Made in the Image of God Reviewed by IPBR

Share this page with others:


Made in the Image of God

Reid A. Ashbaucher


Innovo Publishing

235 Pages

ISBN 13: 978-1-61314-011-6


Systematic theology is a response to the Apostle Paul’s Scriptural exhortation “to rightly divide the word of truth.” In his book Made in the Image of God author Reid A. Ashbaucher responds to this call, adding “precept upon precept, line upon line” – as he gives the reader clear reasons for the “hope that lies within him.” This theological treatise provides the reader with a broad and detailed exposition of several key Scriptures delineating specific attributes of God; a study which, in turn, illuminates the nature of human beings, who, according to the ‘word of God,’ have been created in his image.

Beginning by laying down the basic building blocks of Biblical truth, the author draws from “the knowledge base of Scripture” to define God’s fundamental nature. This first part of the book entitled “The Image of God” entails detailed descriptions of God’s personhood and unity. After carefully expressing the nature of God, the author proceeds to explain how this knowledge contributes to our understanding of “The Image of Mankind”; a section in which Ashbaucher examines the nature and personhood of human beings in relation to their Creator.

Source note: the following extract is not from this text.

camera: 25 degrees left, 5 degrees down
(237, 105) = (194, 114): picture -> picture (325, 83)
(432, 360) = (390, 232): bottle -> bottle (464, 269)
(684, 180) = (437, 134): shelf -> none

Finally, in part three, he uses the concepts established in the previous chapters to discuss how Christians, that is, those who have been restored to their rightful status as God’s children (through the regeneration of the Holy Spirit) reflect the image of God.

Early in the book Ashbaucher introduces a new insight that illumines the concept of God’s personhood. He states: “The purpose of this chapter is to establish the fact that within the Godhead, personhood lies with the concept of the soul.” Here the author argues that God’s “soulhood” (a neologism he creates for the purpose of presenting this new notion) is the source of God’s personality. Later, towards the end of the exposition, he explores the notion that Christ possessed “the sinless spirit of man” (that which was formerly called Christ’s “human nature”): thereby adding yet another category to theological study. According to Christ, “Every teacher of the law who has been instructed about the kingdom of heaven is like the owner of a house who brings out of his storeroom new treasures as well as old.” By introducing these new metaphysical considerations into the field of Systematic Theology Ashbaucher fulfills this prophetic word.

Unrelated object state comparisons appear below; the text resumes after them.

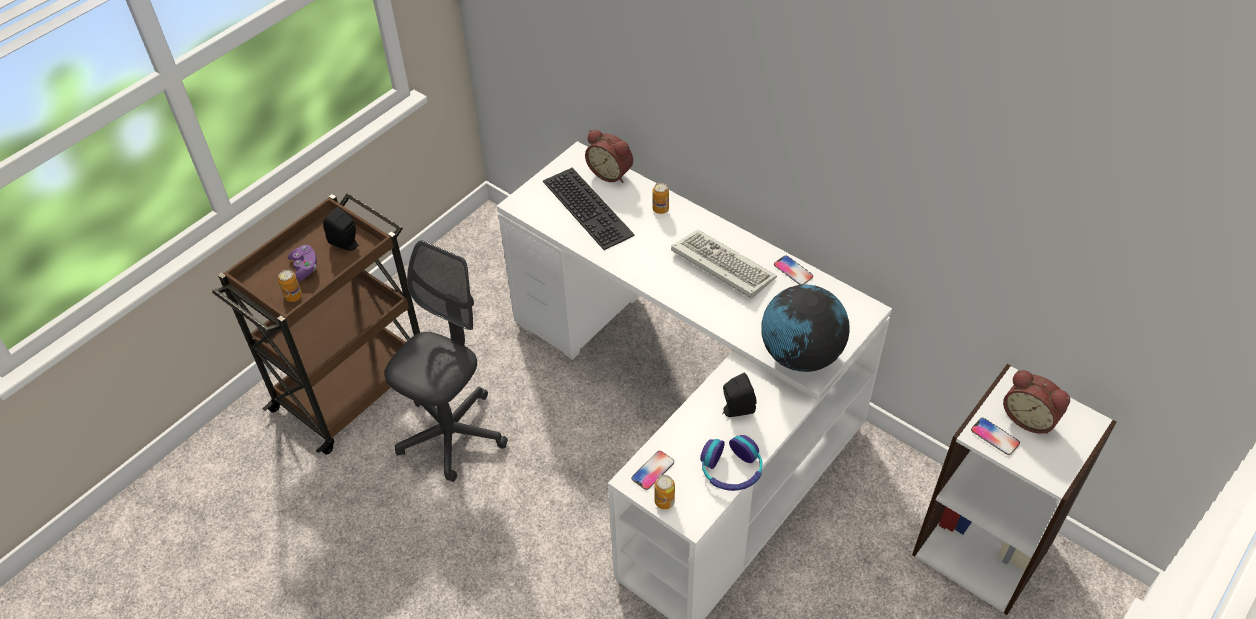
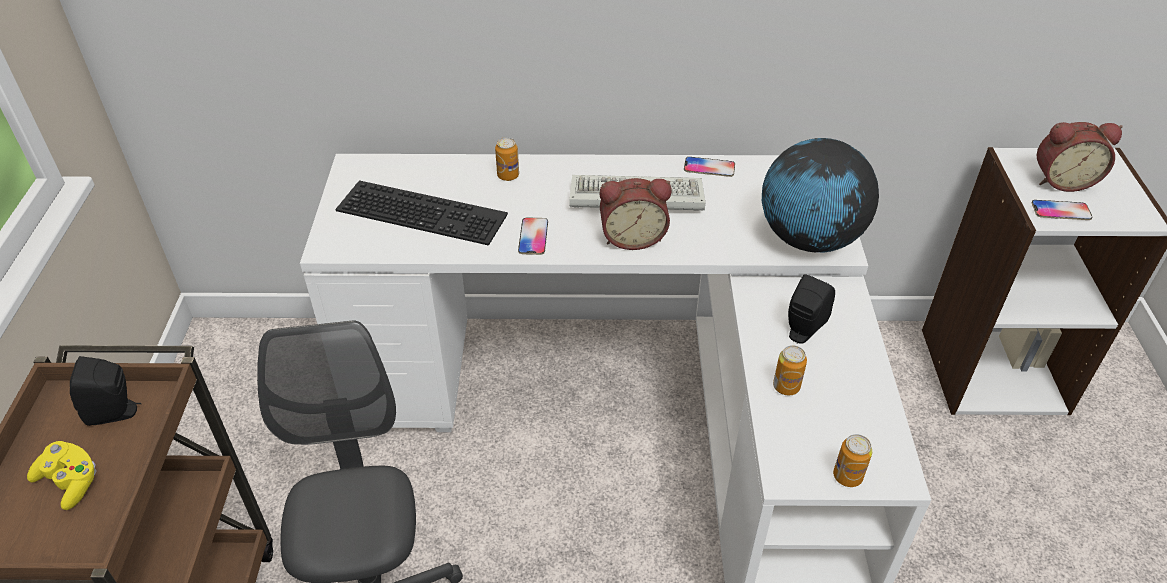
camera: 40 degrees left, 5 degrees down
(293, 296) = (85, 532): can -> can (786, 387)
(304, 268) = (71, 482): purple game controller -> yellow game controller
(611, 173) = (412, 166): alarm clock -> alarm clock (632, 237)
(653, 470) = (796, 450): phone -> phone (533, 237)
(731, 470) = (870, 395): headphones -> none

True to the fundamental tenet of Biblical exegesis, namely, to let Scripture speak for Scripture —expounding and explicating ‘the word of God’ with ‘the word of God’—the author clarifies and expands essential theological classifications. Constructing his categories one concept at a time, and defining each term according to the internal logic of Scriptures, his interpretations prove to be sound and consistent with the “whole counsel of God.” Subsequently, Made in the Image of God presents the reader with a clear and organized account of the basic doctrines constituting orthodox Christianity.

Both edifying and educational, Bible students of all ages will benefit from Ashbaucher’s book. Although not intended for advanced theological scholars, the text is ideally suited for a first level course in Christian doctrine and Biblical exegesis. More importantly, those who read the book will gain new insights into the nature of God and man.